I think you're vastly overestimating customers' willingness to listen and care about whose fault it is. In practice, if Netflix (or whatever other app) suddenly stopped working on Android phones, people using Android would complain about their phones being broken whilst their iPhone-using friends continue to use the app just fine.

The media companies know that they will win that game of chicken every time. It would take a concerted effort across tech companies to really take them down, and nobody is interested in waging that war because the cost of simply implementing DRM is too low for it to be worth the struggle and the risk.




> In practice, if Netflix (or whatever other app) suddenly stopped working on Android phones, people using Android would complain about their phones being broken whilst their iPhone-using friends continue to use the app just fine.

Complaining about it and immediately buying a different phone are two different things. And in the meantime, what are they doing? Watching YouTube or whatever other service doesn't use DRM instead of Netflix, and then continuing to watch the things they started watching on that service on their TV when they get home, and then wondering why they're still paying for the one they're not using anymore.
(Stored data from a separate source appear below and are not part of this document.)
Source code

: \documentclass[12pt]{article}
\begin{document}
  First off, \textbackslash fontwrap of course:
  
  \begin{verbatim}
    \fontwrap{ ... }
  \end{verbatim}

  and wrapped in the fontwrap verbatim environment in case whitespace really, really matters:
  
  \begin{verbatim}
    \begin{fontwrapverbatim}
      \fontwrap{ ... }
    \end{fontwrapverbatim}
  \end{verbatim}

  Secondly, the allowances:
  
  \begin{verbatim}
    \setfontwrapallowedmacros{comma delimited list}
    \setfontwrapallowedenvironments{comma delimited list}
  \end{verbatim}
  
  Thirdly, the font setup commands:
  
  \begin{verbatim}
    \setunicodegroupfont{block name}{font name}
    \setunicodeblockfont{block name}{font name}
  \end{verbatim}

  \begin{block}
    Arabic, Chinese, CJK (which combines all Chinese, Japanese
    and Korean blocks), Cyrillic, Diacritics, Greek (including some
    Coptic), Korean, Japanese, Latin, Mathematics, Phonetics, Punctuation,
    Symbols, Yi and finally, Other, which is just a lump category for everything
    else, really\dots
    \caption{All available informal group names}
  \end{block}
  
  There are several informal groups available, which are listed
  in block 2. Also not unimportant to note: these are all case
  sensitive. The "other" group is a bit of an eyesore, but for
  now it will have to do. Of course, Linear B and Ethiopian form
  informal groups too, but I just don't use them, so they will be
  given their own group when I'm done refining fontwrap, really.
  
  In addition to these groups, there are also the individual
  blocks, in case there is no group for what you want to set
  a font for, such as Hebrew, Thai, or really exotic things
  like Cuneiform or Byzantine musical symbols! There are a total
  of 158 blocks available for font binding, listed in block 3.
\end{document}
Notice also that a huge proportion of these people don't have an iPhone because they can't afford one -- cheapest new iPhone is ~$600, cheapest new Android is ~$50 -- so switching platforms was never an option for them. And conversely, that the people whose identity and sense of self is tied up in having an iPhone are certainly not going to buy an Android over Netflix.

> The media companies know that they will win that game of chicken every time.

Evidence to the contrary. Every time one of these popular DRM systems gets cracked, do they stop using it and lose all of the customers who have that platform? No, they just keep using the broken one because not losing a lot of customers is way more important to them than the DRM.